Some Typical Problems Associated with Sampling:

• Sample is of insufficient size: means that you weren't very clever when you defined the sample

• The sample is biased: often biases can be subtle and can take time to find and correct. Control samples are usually not an adequate substitute as they could be biased as well

• The wrong variables were measured: the collected data are measuring secondary effects not primary effects. This happens a lot!

• The sample is censored: there exists a population which is below the threshold of your measuring technique or apparatus. This is very difficult to deal with.

• The data precision is low: you have only low signal-to-noise results

• The intrinsic measuring accuracy of the instrument is unknown which leads to an artifical spread in the true distribution. Test scores are plagued by this problem

Examples:

• Decline in Salmon Runs: What constitutes a representative measure?
• How to best characterize global warming?
• How to measure deforestation/clear cutting? From the ground? From the Air? From satellites?
• How to measure how much old growth is needed for spotted owl environment? 500 Acres? What about predators?

Summary:

• The Sample Mean - Numerical measure of the average or most probable value in some distribution. Can be measured for any distribution knowing the mean value alone for some sample is not very meaningful.

• The Sample Distribution - Plot of the frequency of occurrence of ranges of data values in the sample. The distribution needs to be represented by a reasonable number of data intervals (counting in bins).

• The Sample Dispersion - Numerical measure of the range of the data about the mean value. Defined such that +/- 1 dispersion unit contains 68% of the sample, +/- 2 dispersion units contains 95% and +/- 3 dispersion units contains 99.7%. This is schematically shown below:

In general, we map dispersion units on to probabilities

For instance:

• The Probability that some event will be greater than 0 dispersion units above the mean is 50%
• The Probability that some event will be greater than 1 dispersion units above the mean is 15%
• The Probability that some event will be greater than 2 dispersion units above the mean is 2%
• The Probability that some event will be greater than 3 dispersion units above the mean is 0.1% (1 in 1000)

The calculation of dispersion in a distribution is very important because it represents a uniform way to determine probabilities and therefore to determine if some event in the data is expected (i.e. probable) or is significantly different than expected (i.e. improbable). This is how your exam will be graded

So now let's apply this to the issue of global warming:

From that data, the following frequency distribution can be constructed.

The fitted normal distribution (which the tool will do for you automatically) has the following characteristics:

• mean = -0.1 degree
• dispersion = 0.25 degrees

Given that information, how discrepant is the year 1998 in which the temperature was +0.8?
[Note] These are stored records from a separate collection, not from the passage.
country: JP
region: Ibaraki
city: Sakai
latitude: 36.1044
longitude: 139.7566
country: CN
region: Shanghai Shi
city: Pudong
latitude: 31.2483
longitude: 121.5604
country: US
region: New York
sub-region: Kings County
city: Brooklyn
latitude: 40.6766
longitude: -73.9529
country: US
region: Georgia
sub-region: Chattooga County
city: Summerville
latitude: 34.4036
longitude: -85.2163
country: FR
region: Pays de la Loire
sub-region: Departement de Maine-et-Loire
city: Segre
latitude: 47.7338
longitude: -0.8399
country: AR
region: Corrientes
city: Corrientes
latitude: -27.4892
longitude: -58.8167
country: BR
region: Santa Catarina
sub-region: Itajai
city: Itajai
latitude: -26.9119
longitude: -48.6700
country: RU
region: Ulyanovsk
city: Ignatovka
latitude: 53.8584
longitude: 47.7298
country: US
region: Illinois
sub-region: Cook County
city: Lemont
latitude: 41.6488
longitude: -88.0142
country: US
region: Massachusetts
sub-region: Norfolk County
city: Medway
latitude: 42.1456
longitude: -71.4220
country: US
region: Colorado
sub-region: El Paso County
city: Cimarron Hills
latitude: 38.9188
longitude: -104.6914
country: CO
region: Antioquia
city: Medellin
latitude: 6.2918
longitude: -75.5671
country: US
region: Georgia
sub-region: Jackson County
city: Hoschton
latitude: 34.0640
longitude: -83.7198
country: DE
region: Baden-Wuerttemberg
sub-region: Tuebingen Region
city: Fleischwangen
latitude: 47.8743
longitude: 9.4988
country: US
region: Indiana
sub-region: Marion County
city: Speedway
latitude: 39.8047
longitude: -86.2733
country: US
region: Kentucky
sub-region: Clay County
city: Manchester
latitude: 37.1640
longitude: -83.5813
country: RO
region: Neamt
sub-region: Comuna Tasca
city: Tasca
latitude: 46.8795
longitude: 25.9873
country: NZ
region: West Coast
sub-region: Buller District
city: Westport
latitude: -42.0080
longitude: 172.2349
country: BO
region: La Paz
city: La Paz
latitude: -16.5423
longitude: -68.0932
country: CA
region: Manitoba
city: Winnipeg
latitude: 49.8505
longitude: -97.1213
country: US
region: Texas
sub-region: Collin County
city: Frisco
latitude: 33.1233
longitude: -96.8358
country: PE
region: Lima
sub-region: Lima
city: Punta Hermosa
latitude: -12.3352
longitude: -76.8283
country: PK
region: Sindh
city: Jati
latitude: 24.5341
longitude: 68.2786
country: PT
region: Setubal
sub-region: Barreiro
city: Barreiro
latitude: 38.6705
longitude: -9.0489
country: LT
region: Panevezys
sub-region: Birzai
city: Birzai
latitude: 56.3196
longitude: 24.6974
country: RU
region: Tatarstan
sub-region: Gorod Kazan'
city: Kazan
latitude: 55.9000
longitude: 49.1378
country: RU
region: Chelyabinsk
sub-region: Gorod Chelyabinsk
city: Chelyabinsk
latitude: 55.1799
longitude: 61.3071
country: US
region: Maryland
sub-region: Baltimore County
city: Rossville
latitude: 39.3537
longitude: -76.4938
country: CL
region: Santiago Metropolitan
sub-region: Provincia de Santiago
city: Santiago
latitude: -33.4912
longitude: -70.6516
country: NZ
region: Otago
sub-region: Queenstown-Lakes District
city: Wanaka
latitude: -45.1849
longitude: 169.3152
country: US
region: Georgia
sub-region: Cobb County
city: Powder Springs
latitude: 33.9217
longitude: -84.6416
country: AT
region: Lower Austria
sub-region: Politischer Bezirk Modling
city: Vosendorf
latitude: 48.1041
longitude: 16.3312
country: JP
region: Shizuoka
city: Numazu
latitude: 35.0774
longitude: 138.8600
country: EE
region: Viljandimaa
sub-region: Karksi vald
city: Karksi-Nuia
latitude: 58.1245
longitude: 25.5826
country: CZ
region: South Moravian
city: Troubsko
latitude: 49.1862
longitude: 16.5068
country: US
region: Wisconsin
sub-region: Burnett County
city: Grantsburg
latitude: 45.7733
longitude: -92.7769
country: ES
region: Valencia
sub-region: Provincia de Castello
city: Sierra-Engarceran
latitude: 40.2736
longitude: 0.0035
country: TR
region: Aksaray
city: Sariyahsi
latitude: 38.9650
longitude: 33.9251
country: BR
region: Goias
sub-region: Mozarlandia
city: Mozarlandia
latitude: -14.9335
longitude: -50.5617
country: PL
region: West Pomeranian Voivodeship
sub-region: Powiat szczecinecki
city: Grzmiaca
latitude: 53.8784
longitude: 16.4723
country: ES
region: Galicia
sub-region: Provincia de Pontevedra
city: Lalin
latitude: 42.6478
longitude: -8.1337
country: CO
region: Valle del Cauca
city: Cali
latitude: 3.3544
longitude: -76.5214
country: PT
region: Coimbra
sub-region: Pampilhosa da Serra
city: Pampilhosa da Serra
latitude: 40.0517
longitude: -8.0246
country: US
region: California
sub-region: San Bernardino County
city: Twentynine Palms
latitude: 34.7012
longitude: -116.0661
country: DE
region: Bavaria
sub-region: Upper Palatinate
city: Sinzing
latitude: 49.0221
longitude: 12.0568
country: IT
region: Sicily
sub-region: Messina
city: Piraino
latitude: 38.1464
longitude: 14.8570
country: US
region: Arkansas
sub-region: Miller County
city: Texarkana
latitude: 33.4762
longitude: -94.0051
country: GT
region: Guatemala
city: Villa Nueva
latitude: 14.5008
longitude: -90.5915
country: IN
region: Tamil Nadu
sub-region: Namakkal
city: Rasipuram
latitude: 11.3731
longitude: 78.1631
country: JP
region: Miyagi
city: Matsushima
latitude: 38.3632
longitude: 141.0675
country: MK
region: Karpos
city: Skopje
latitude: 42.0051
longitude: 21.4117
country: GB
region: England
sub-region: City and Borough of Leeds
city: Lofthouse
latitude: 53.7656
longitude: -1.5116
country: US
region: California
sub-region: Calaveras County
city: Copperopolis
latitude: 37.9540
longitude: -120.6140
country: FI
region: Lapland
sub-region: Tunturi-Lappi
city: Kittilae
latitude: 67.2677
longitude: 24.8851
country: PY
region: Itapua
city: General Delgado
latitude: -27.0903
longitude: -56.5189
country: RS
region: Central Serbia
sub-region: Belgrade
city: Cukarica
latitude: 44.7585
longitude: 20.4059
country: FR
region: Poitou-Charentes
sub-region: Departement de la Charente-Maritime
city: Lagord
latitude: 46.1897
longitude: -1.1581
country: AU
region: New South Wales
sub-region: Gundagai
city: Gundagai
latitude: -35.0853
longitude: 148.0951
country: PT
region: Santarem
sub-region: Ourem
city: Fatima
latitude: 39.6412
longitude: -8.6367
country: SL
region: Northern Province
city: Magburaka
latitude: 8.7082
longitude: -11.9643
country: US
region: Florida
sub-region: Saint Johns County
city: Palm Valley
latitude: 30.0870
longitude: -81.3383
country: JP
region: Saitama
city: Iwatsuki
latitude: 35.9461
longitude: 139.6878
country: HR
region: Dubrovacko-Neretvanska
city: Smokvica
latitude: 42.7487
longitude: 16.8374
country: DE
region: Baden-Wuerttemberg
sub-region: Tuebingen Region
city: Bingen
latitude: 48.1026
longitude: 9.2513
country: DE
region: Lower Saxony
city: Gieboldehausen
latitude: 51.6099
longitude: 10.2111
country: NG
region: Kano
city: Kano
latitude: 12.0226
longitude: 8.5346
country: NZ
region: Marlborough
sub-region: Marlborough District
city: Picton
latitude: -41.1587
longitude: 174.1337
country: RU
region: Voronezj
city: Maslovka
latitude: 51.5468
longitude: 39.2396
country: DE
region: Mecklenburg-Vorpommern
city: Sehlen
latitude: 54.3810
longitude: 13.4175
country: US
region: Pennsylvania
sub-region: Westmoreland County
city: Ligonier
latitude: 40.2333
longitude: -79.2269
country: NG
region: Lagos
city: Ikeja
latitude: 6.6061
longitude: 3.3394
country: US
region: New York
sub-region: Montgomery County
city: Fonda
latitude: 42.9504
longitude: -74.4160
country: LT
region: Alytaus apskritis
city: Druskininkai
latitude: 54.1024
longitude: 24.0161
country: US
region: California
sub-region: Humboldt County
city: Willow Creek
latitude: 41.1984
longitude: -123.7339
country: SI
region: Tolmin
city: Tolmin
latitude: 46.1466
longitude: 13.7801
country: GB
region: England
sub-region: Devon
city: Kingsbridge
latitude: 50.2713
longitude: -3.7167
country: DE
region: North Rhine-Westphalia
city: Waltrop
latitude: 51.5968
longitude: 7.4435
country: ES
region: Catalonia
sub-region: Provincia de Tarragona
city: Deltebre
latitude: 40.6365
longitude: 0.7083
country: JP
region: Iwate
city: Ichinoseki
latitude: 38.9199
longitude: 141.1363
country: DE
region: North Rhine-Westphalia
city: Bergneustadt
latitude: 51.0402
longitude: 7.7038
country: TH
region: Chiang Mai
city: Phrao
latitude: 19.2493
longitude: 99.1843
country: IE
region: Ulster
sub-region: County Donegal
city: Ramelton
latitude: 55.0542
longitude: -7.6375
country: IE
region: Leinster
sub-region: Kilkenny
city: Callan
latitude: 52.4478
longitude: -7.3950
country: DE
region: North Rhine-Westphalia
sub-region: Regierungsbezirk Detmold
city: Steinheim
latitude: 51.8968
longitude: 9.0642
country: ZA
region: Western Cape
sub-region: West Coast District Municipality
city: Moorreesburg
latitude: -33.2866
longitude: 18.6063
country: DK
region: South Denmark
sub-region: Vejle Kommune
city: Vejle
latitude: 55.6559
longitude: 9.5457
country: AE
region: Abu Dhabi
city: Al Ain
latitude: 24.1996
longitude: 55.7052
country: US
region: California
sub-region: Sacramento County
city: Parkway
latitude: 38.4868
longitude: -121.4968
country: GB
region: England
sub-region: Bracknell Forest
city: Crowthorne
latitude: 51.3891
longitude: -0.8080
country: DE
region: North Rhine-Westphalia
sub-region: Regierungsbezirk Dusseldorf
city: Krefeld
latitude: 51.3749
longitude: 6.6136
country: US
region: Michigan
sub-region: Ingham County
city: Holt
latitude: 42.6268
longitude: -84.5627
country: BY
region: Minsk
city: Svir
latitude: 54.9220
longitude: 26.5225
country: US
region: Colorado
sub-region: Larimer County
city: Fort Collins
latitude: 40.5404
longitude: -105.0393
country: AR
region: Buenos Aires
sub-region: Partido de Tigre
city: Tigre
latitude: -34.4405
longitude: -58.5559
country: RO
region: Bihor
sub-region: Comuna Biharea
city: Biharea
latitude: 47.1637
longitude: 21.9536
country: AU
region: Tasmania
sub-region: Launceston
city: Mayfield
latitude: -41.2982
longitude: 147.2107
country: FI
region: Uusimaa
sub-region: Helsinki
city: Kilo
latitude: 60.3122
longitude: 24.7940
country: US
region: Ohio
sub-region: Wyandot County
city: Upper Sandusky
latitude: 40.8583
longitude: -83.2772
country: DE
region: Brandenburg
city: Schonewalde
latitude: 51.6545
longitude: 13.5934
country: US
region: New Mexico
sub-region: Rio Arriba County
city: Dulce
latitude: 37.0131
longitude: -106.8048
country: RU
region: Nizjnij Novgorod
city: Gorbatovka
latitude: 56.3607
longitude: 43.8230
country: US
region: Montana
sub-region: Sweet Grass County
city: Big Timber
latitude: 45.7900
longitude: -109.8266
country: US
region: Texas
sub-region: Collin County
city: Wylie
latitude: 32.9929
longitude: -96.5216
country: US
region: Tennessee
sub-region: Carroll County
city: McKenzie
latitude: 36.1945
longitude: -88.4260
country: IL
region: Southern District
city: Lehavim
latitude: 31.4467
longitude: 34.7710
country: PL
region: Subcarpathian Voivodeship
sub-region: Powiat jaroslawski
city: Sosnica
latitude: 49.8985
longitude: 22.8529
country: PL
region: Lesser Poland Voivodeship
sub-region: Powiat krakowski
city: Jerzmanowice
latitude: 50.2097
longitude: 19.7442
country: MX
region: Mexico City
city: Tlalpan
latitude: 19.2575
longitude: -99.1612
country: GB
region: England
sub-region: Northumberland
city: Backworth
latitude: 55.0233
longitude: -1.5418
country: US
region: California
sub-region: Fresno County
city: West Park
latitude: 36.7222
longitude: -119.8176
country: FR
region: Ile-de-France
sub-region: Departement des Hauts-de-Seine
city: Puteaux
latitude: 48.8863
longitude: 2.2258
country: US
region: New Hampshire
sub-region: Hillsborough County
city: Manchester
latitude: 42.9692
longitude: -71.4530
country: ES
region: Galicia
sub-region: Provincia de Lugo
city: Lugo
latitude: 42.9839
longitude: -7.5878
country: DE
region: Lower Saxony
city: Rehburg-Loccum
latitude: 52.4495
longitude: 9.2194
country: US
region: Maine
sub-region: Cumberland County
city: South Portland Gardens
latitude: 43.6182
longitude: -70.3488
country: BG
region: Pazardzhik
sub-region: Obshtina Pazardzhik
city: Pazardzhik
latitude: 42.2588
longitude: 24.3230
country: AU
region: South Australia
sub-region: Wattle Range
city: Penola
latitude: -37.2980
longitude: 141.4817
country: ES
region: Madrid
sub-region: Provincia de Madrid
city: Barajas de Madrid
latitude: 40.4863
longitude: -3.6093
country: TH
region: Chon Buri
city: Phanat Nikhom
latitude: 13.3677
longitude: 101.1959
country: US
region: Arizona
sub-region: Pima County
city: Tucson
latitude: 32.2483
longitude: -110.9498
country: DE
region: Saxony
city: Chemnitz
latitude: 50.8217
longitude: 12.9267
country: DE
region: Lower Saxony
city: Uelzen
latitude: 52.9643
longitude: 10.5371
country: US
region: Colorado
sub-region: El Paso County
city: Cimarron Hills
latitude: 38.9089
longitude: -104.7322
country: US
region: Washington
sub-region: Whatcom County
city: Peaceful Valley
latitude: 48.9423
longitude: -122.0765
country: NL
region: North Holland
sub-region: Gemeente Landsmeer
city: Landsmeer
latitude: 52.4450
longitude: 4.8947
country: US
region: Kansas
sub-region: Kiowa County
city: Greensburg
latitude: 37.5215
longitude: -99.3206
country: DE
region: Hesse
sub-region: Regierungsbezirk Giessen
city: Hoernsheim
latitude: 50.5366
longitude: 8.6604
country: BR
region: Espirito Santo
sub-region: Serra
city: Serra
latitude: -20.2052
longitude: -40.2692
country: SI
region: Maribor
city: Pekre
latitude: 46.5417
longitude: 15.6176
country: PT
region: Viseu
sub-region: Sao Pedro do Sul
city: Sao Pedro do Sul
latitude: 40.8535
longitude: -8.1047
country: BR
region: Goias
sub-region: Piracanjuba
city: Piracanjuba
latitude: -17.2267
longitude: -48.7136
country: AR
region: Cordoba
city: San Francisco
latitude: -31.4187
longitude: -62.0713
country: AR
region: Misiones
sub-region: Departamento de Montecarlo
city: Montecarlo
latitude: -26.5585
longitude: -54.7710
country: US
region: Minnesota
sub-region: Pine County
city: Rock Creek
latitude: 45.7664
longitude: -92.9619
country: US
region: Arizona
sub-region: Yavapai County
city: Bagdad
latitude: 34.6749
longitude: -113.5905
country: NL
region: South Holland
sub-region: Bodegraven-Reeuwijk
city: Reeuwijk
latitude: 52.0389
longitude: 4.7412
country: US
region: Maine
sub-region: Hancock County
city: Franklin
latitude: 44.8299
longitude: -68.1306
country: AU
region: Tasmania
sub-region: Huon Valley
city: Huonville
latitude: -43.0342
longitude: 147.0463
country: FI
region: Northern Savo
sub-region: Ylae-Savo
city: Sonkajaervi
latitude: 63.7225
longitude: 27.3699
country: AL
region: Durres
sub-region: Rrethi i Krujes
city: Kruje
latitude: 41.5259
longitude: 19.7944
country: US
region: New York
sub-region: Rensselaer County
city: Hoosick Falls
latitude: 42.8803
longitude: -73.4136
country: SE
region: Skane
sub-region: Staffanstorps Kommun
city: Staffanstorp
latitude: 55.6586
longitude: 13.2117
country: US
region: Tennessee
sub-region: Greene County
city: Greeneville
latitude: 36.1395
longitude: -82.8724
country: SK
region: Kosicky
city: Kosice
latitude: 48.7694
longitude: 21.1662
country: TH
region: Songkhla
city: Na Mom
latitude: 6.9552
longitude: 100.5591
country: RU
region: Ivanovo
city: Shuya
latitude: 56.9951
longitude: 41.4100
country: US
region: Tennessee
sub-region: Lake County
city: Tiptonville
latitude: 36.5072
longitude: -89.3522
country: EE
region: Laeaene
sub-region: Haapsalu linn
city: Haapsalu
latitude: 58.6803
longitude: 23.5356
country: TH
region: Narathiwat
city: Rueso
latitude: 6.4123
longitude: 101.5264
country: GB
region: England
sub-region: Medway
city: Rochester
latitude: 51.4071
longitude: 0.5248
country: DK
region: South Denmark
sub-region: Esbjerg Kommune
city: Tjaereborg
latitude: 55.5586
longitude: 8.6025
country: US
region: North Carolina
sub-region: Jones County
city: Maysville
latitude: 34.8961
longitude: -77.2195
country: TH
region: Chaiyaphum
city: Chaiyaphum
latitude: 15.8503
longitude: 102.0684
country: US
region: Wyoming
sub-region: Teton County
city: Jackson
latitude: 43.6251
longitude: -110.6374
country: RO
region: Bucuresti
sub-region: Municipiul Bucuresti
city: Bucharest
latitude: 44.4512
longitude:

1. +0.8 is (0.8 - -0.1) or +0.9 degrees above the mean value (which is all a newspaper story would say).

2. the number of dispersion units above the mean is therefore 0.9/0.25 or 3.6

3. Well, we already know that the probality of a 3.6 sigma event is lower than 1 in 1000 (remember, there are only 150 years worth of data) . We can use this handy probability calculator to figure out the probability that corresponds to 3.6 sigma. (its .00015 or slighty more than 1 part in 10,000).

4. This means that the global temperature of +0.8 degrees in 1998 was not a random, statistical event. Given 150 years worth of data we would not expect this event to have occurred by random.